───── Dataset extract ─────

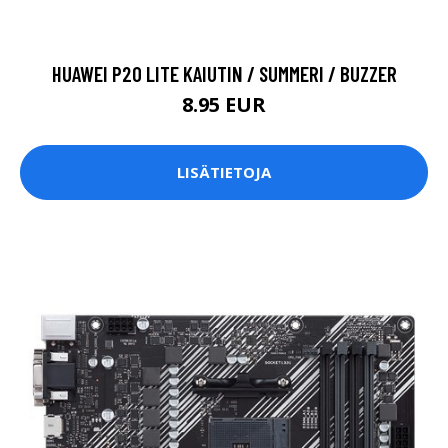
HUAWEI P20 LITE KAIUTIN / SUMMERI / BUZZER
8.95 EUR
LISÄTIETOJA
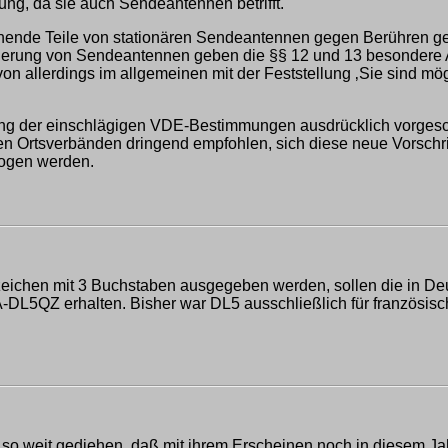
ung, da sie auch Sendeantennen betrifft.
stehende Teile von stationären Sendeantennen gegen Berühren
icherung von Sendeantennen geben die §§ 12 und 13 besonder
n allerdings im allgemeinen mit der Feststellung ‚Sie sind mögl
ung der einschlägigen VDE-Bestimmungen ausdrücklich vorgesc
en Ortsverbänden dringend empfohlen, sich diese neue Vorschrift
zogen werden.
zeichen mit 3 Buchstaben ausgegeben werden, sollen die in Deut
5QZ erhalten. Bisher war DL5 ausschließlich für französische 
 so weit gediehen, daß mit ihrem Erscheinen noch in diesem Ja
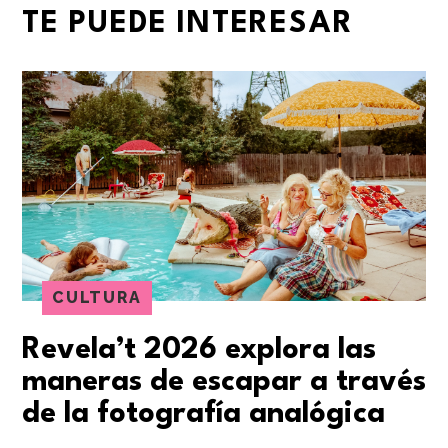
TE PUEDE INTERESAR
CULTURA
Revela’t 2026 explora las
maneras de escapar a través
de la fotografía analógica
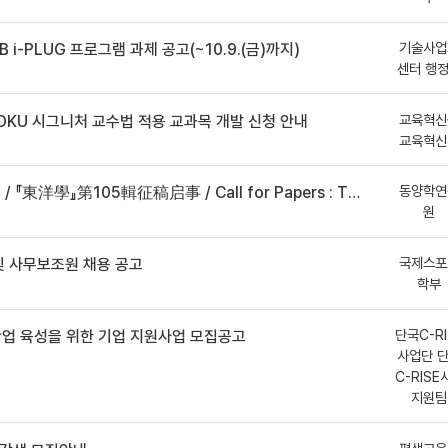
기술사업
B i-PLUG 프로그램 과제 공고(~10.9.(금)까지)
센터 행
교육혁신
DKU 시그니처 교수법 적용 교과목 개발 신청 안내
교육혁신
동양학연
事 / Call for Papers : The Oriental Studies, the 105th Issue
원
국제스포
 사무보조원 채용 공고
학부
단국C-RI
산업 육성을 위한 기업 지원사업 모집공고
사업단 
C-RISE
지원팀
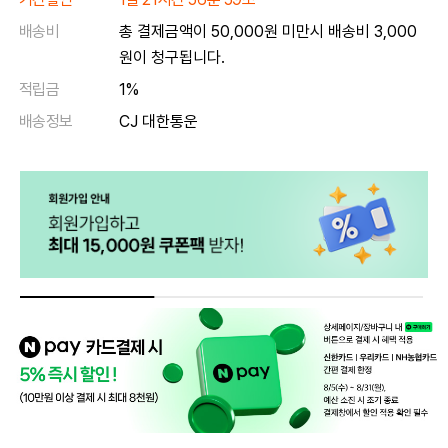
배송비
총 결제금액이 50,000원 미만시 배송비 3,000
원이 청구됩니다.
적립금
1%
배송정보
CJ 대한통운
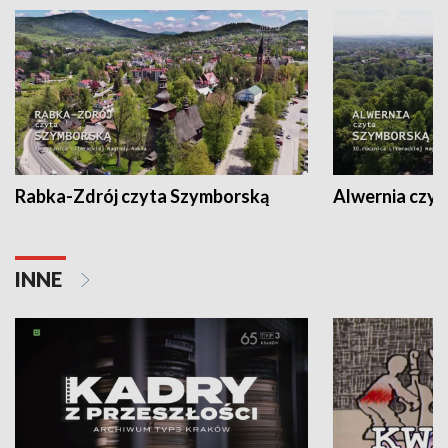
Rabka-Zdrój czyta Szymborską
Alwernia czy
INNE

─────

Search the entries for "Sendeantennen" and copy out each line that has it.

Exercise solution:
ung, da sie auch Sendeantennen betrifft.
stehende Teile von stationären Sendeantennen gegen Berühren
icherung von Sendeantennen geben die §§ 12 und 13 besonder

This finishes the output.